Every year data is released to the public on the amount of capital flowing to start-ups. This year was no different. There are numerous articles on the level of VC funding thanks to CB insights and companies like Pitchbook and Mattermark.
However, we need to put into perspective that venture capital funding is not the primary source of funding for early stage companies in the US.
According to the Gallup-Wells Fargo Small Business Index of March 2014, 356 of the 435 small business owners surveyed (82%) used personal savings to finance their companies. Other forms of funding included acquiring loans (38%), help from friends and family (30%), and credit cards (31%). While raising money through crowdfunding on a rewards basis grew by 524% CAGR in 2014, only 3% of companies indicated this as a funding source.

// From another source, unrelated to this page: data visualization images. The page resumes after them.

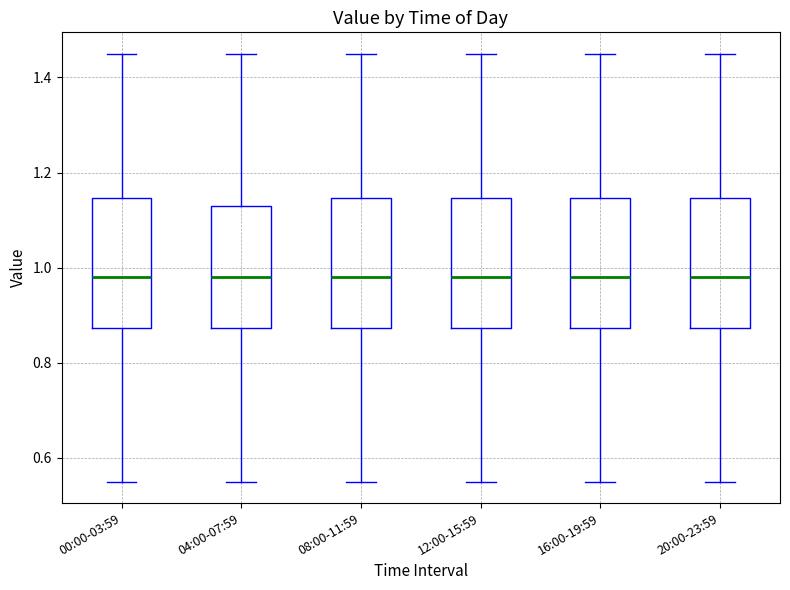

Reading left to right, transcribe this box plot: for each box, give where its median line is, the range the box spans, and where its two whiskers end, as read against the y-axis. The values are not printed on the chart, so give them approximately, as read against the axis.

00:00-03:59: median 0.98, box 0.88 to 1.14, whiskers 0.56 to 1.46
04:00-07:59: median 0.98, box 0.88 to 1.14, whiskers 0.56 to 1.46
08:00-11:59: median 0.98, box 0.88 to 1.14, whiskers 0.56 to 1.46
12:00-15:59: median 0.98, box 0.88 to 1.14, whiskers 0.56 to 1.46
16:00-19:59: median 0.98, box 0.88 to 1.14, whiskers 0.56 to 1.46
20:00-23:59: median 0.98, box 0.88 to 1.14, whiskers 0.56 to 1.46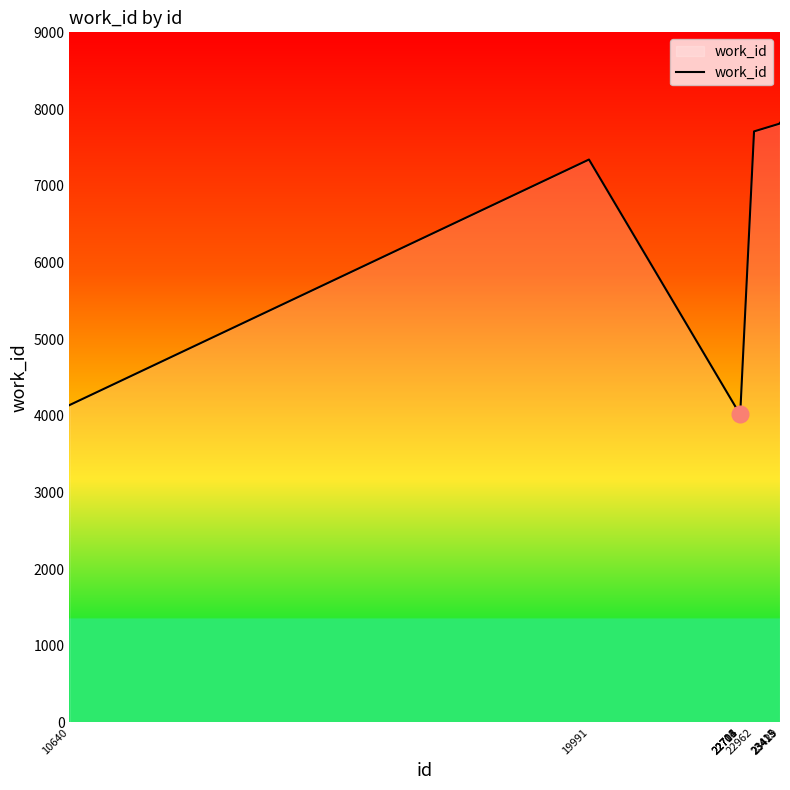

What is the difference between the maximum and minimum values?

3796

Small Business Trends cites that only 1% of early stage companies raise money through venture capital. This means that all the other companies out there find other sources of capital. The use of personal savings and credit cards is another way entrepreneurs fund their companies. These two ways to raise money showed huge growth in the last several years. There are strong reasons entrepreneurs may or may not want to fund your company from your own resources. When raising capital, consider all the options. Decide if you want to give away equity and assess your chances of success based on the strength of your business model and revenues. Also, consider crowdfunding to test your product and to get those first orders. Entrepreneurs might have a much better chance at setting themselves up for success with a crowdfunding campaign than chasing after venture capital funding.